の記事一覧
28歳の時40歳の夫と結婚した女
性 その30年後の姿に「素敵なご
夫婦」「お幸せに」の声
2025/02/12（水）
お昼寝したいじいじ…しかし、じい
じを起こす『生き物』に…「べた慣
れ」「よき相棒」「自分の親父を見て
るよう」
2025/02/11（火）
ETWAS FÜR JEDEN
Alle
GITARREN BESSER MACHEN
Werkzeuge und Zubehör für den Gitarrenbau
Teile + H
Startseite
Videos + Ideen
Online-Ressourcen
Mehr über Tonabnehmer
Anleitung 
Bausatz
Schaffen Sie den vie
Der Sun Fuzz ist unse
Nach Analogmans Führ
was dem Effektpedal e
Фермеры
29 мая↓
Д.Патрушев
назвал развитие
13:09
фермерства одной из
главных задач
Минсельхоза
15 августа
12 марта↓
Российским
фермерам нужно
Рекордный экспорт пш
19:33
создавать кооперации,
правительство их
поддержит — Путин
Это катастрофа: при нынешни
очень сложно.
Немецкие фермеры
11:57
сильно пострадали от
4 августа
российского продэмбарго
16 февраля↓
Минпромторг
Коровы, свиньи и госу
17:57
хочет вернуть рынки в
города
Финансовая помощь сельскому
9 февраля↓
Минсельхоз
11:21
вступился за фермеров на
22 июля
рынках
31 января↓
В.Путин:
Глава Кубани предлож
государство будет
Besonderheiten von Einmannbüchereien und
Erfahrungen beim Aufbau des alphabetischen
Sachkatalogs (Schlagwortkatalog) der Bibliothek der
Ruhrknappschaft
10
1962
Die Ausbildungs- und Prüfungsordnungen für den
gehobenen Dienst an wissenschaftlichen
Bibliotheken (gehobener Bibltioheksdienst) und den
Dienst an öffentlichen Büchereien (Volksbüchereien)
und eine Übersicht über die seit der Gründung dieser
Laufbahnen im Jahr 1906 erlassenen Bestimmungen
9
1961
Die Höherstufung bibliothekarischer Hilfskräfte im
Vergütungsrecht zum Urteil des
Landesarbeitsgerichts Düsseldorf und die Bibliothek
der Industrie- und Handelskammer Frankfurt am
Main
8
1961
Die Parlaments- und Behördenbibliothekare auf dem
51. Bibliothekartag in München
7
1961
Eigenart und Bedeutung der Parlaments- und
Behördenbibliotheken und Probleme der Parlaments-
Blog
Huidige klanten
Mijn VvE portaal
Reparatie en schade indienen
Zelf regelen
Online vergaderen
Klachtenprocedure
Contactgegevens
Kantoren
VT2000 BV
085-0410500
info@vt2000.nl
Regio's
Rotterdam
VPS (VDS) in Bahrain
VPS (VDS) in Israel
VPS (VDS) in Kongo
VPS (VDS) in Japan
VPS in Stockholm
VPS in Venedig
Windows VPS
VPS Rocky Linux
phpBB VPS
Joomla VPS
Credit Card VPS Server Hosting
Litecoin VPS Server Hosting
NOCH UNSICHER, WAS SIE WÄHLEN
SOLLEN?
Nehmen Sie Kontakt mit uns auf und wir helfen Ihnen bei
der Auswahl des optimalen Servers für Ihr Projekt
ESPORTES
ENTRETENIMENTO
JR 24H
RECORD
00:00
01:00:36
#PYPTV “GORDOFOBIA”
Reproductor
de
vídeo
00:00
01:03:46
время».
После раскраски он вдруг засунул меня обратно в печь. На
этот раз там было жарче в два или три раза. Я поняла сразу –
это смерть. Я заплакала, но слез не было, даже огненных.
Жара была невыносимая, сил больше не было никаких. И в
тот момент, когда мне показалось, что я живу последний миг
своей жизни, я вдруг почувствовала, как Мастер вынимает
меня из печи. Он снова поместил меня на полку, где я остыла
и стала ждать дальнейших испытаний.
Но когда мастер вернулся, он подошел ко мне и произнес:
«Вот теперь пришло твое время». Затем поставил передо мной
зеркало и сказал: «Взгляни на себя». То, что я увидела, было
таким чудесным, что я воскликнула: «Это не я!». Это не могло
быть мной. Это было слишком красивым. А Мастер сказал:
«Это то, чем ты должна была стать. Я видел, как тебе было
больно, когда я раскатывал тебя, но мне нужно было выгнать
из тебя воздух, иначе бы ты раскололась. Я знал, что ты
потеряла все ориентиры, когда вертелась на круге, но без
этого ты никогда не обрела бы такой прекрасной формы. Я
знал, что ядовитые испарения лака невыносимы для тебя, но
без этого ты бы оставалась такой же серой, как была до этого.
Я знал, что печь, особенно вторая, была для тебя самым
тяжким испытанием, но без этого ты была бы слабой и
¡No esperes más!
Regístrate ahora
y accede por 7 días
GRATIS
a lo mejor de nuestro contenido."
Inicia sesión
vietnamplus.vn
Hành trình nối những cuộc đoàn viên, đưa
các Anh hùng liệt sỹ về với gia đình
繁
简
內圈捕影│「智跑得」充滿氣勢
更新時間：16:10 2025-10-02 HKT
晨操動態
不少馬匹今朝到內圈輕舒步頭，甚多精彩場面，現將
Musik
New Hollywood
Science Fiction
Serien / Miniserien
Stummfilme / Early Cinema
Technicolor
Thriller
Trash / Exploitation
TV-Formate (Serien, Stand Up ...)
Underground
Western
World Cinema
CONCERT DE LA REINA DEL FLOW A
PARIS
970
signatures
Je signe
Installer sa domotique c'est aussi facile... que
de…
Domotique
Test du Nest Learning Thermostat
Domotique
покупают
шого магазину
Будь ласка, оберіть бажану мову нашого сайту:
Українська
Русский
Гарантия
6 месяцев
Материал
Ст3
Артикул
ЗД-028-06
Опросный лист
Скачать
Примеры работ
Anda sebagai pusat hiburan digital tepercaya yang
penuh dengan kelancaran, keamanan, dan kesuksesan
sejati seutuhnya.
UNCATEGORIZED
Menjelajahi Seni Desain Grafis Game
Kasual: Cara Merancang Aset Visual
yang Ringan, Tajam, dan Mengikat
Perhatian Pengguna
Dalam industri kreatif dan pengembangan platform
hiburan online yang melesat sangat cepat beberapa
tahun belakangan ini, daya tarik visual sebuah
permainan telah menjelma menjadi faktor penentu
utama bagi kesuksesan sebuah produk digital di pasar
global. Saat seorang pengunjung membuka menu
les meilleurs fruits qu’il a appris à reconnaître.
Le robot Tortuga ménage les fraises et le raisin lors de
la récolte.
━━━━━━━━━━
Set down the text of every entry above, line by line, keeping each character unchanged.

の記事一覧
28歳の時40歳の夫と結婚した女
性 その30年後の姿に「素敵なご
夫婦」「お幸せに」の声
2025/02/12（水）
お昼寝したいじいじ…しかし、じい
じを起こす『生き物』に…「べた慣
れ」「よき相棒」「自分の親父を見て
るよう」
2025/02/11（火）
ETWAS FÜR JEDEN
Alle
GITARREN BESSER MACHEN
Werkzeuge und Zubehör für den Gitarrenbau
Teile + H
Startseite
Videos + Ideen
Online-Ressourcen
Mehr über Tonabnehmer
Anleitung 
Bausatz
Schaffen Sie den vie
Der Sun Fuzz ist unse
Nach Analogmans Führ
was dem Effektpedal e
Фермеры
29 мая↓
Д.Патрушев
назвал развитие
13:09
фермерства одной из
главных задач
Минсельхоза
15 августа
12 марта↓
Российским
фермерам нужно
Рекордный экспорт пш
19:33
создавать кооперации,
правительство их
поддержит — Путин
Это катастрофа: при нынешни
очень сложно.
Немецкие фермеры
11:57
сильно пострадали от
4 августа
российского продэмбарго
16 февраля↓
Минпромторг
Коровы, свиньи и госу
17:57
хочет вернуть рынки в
города
Финансовая помощь сельскому
9 февраля↓
Минсельхоз
11:21
вступился за фермеров на
22 июля
рынках
31 января↓
В.Путин:
Глава Кубани предлож
государство будет
Besonderheiten von Einmannbüchereien und
Erfahrungen beim Aufbau des alphabetischen
Sachkatalogs (Schlagwortkatalog) der Bibliothek der
Ruhrknappschaft
10
1962
Die Ausbildungs- und Prüfungsordnungen für den
gehobenen Dienst an wissenschaftlichen
Bibliotheken (gehobener Bibltioheksdienst) und den
Dienst an öffentlichen Büchereien (Volksbüchereien)
und eine Übersicht über die seit der Gründung dieser
Laufbahnen im Jahr 1906 erlassenen Bestimmungen
9
1961
Die Höherstufung bibliothekarischer Hilfskräfte im
Vergütungsrecht zum Urteil des
Landesarbeitsgerichts Düsseldorf und die Bibliothek
der Industrie- und Handelskammer Frankfurt am
Main
8
1961
Die Parlaments- und Behördenbibliothekare auf dem
51. Bibliothekartag in München
7
1961
Eigenart und Bedeutung der Parlaments- und
Behördenbibliotheken und Probleme der Parlaments-
Blog
Huidige klanten
Mijn VvE portaal
Reparatie en schade indienen
Zelf regelen
Online vergaderen
Klachtenprocedure
Contactgegevens
Kantoren
VT2000 BV
085-0410500
info@vt2000.nl
Regio's
Rotterdam
VPS (VDS) in Bahrain
VPS (VDS) in Israel
VPS (VDS) in Kongo
VPS (VDS) in Japan
VPS in Stockholm
VPS in Venedig
Windows VPS
VPS Rocky Linux
phpBB VPS
Joomla VPS
Credit Card VPS Server Hosting
Litecoin VPS Server Hosting
NOCH UNSICHER, WAS SIE WÄHLEN
SOLLEN?
Nehmen Sie Kontakt mit uns auf und wir helfen Ihnen bei
der Auswahl des optimalen Servers für Ihr Projekt
ESPORTES
ENTRETENIMENTO
JR 24H
RECORD
00:00
01:00:36
#PYPTV “GORDOFOBIA”
Reproductor
de
vídeo
00:00
01:03:46
время».
После раскраски он вдруг засунул меня обратно в печь. На
этот раз там было жарче в два или три раза. Я поняла сразу –
это смерть. Я заплакала, но слез не было, даже огненных.
Жара была невыносимая, сил больше не было никаких. И в
тот момент, когда мне показалось, что я живу последний миг
своей жизни, я вдруг почувствовала, как Мастер вынимает
меня из печи. Он снова поместил меня на полку, где я остыла
и стала ждать дальнейших испытаний.
Но когда мастер вернулся, он подошел ко мне и произнес:
«Вот теперь пришло твое время». Затем поставил передо мной
зеркало и сказал: «Взгляни на себя». То, что я увидела, было
таким чудесным, что я воскликнула: «Это не я!». Это не могло
быть мной. Это было слишком красивым. А Мастер сказал:
«Это то, чем ты должна была стать. Я видел, как тебе было
больно, когда я раскатывал тебя, но мне нужно было выгнать
из тебя воздух, иначе бы ты раскололась. Я знал, что ты
потеряла все ориентиры, когда вертелась на круге, но без
этого ты никогда не обрела бы такой прекрасной формы. Я
знал, что ядовитые испарения лака невыносимы для тебя, но
без этого ты бы оставалась такой же серой, как была до этого.
Я знал, что печь, особенно вторая, была для тебя самым
тяжким испытанием, но без этого ты была бы слабой и
¡No esperes más!
Regístrate ahora
y accede por 7 días
GRATIS
a lo mejor de nuestro contenido."
Inicia sesión
vietnamplus.vn
Hành trình nối những cuộc đoàn viên, đưa
các Anh hùng liệt sỹ về với gia đình
繁
简
內圈捕影│「智跑得」充滿氣勢
更新時間：16:10 2025-10-02 HKT
晨操動態
不少馬匹今朝到內圈輕舒步頭，甚多精彩場面，現將
Musik
New Hollywood
Science Fiction
Serien / Miniserien
Stummfilme / Early Cinema
Technicolor
Thriller
Trash / Exploitation
TV-Formate (Serien, Stand Up ...)
Underground
Western
World Cinema
CONCERT DE LA REINA DEL FLOW A
PARIS
970
signatures
Je signe
Installer sa domotique c'est aussi facile... que
de…
Domotique
Test du Nest Learning Thermostat
Domotique
покупают
шого магазину
Будь ласка, оберіть бажану мову нашого сайту:
Українська
Русский
Гарантия
6 месяцев
Материал
Ст3
Артикул
ЗД-028-06
Опросный лист
Скачать
Примеры работ
Anda sebagai pusat hiburan digital tepercaya yang
penuh dengan kelancaran, keamanan, dan kesuksesan
sejati seutuhnya.
UNCATEGORIZED
Menjelajahi Seni Desain Grafis Game
Kasual: Cara Merancang Aset Visual
yang Ringan, Tajam, dan Mengikat
Perhatian Pengguna
Dalam industri kreatif dan pengembangan platform
hiburan online yang melesat sangat cepat beberapa
tahun belakangan ini, daya tarik visual sebuah
permainan telah menjelma menjadi faktor penentu
utama bagi kesuksesan sebuah produk digital di pasar
global. Saat seorang pengunjung membuka menu
les meilleurs fruits qu’il a appris à reconnaître.
Le robot Tortuga ménage les fraises et le raisin lors de
la récolte.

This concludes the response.